/*
to simplify things, we don't shift left/right when testing this design.
;S4..S0: control Bits
;
;00000 A = 0 (zero)
;00001 A = A NOR B
;00010 A = A AND /B
;00011 A = /B
;00100 A = /A AND B
;00101 A = /A (also: first step of decrement A)
;00110 A = A XOR B (also: first step of ADC)
;00111 A = A NAND B
;01000 A = A AND B
;01001 A = A XNOR B (also: first step of SBC)
;01010 A = A (do nothing)
;01011 A = A OR /B
;01100 A = B
;01101 A = /A OR B
;01110 A = A OR B
;01111 A = 1 (all Bits set = -1)
;10xx0 A = SHL A (shift A left)
;10xx1 A = SHR A (shift right)
;11x00 A = A + Ci (increment takes only one step with Ci carry input set)
;11x01 second step of SBC (Ci is low_active borrow, like with the 6502)
;11x10 second step of ADC (Ci is high_active carry)

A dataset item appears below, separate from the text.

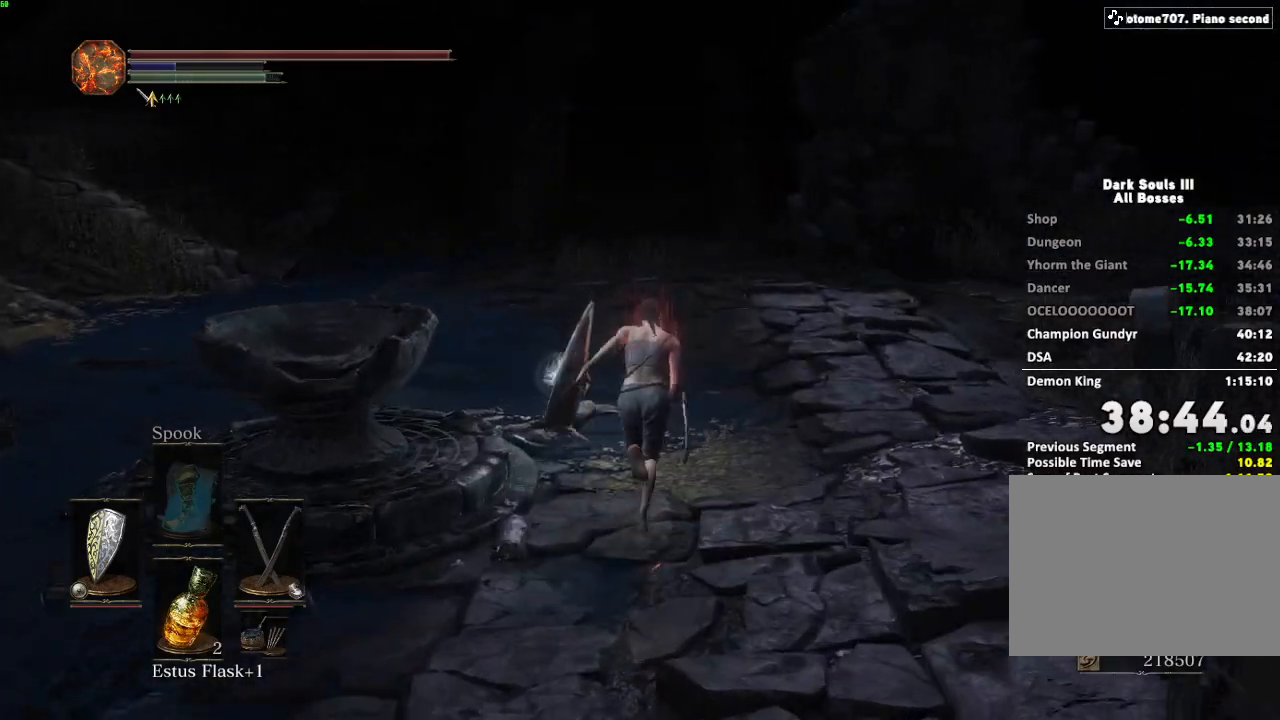
{"keys": ["space", "w"], "mouse": [], "events": []}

;11x11 second step of decrement A (Ci should beset to 1)
@define shl " S4 * /S3 * /S0"
@define shr " S4 * /S3 * S0"
@define cy " S4 * S3"
*/
int alu(int *cout, int cin, int ia, int ib, int is)
{
int oq, a[8], b[8], c[8], s[8];
int i,j;
int cy;
for(i=0;i<8;i++)
{
a[i]=0; if(ia&1) a[i]=-1; ia>>=1;
b[i]=0; if(ib&1) b[i]=-1; ib>>=1;
s[i]=0; if(is&1) s[i]=-1; is>>=1;
}
cy=s[4]&s[3];
c[0]= cin;
c[1]= cy & c[0] & a[0] | cy & s[0] & ~a[0] & ~b[0] | cy & s[1] & ~a[0] & b[0];
c[2]= cy & c[0] & a[0] & a[1] | cy & s[0] & ~a[0] & a[1] & ~b[0] | cy & s[1] & ~a[0] & a[1] & b[0]

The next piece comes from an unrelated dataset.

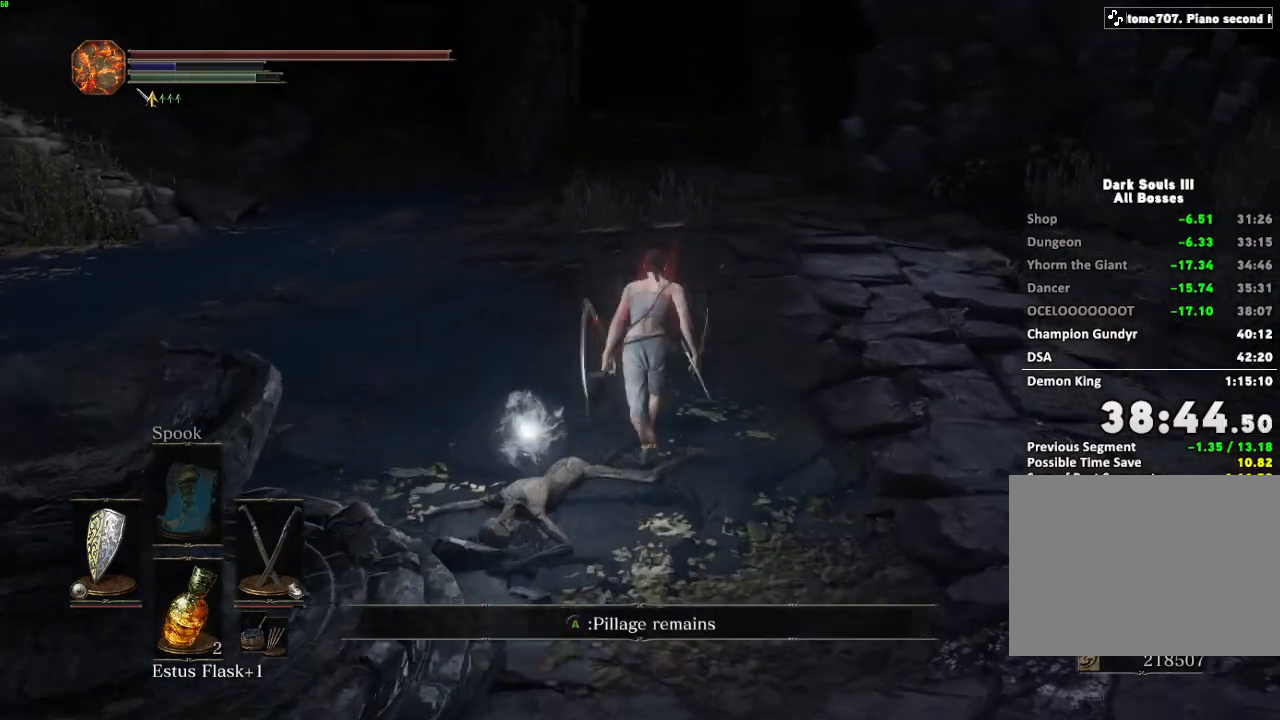
{"keys": ["space", "w"], "mouse": [], "events": []}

| cy & s[0] & ~a[1] & ~b[1] | cy & s[1] & ~a[1] & b[1];
c[3] = cy & c[2] & a[2] | cy & s[0] & ~a[2] & ~b[2] | cy & s[1] & ~a[2] & b[2];
c[4] = cy & c[2] & a[2] & a[3] | cy & s[0] & ~a[2] & a[3] & ~b[2] | cy & s[1] & ~a[2] & a[3] & b[2]
| cy & s[0] & ~a[3] & ~b[3] | cy & s[1] & ~a[3] & b[3];
//only for testing, if the stuff above fails:
/*
c[0]= cin;
c[1]= cy & c[0] & a[0] | cy & s[0] & ~a[0] & ~b[0] | cy & s[1] & ~a[0] & b[0];
c[2]= cy & c[1] & a[1] | cy & s[0] & ~a[1] & ~b[1] | cy & s[1] & ~a[1] & b[1];
c[3]= cy & c[2] & a[2] | cy & s[0] & ~a[2] & ~b[2] | cy & s[1] & ~a[2] & b[2];
c[4]= cy & c[3] & a[3] | cy & s[0] & ~a[3] & ~b[3] | cy & s[1] & ~a[3] & b[3];
*/
a[0] = cy & c[0] & ~a[0] | cy & ~c[0] & a[0]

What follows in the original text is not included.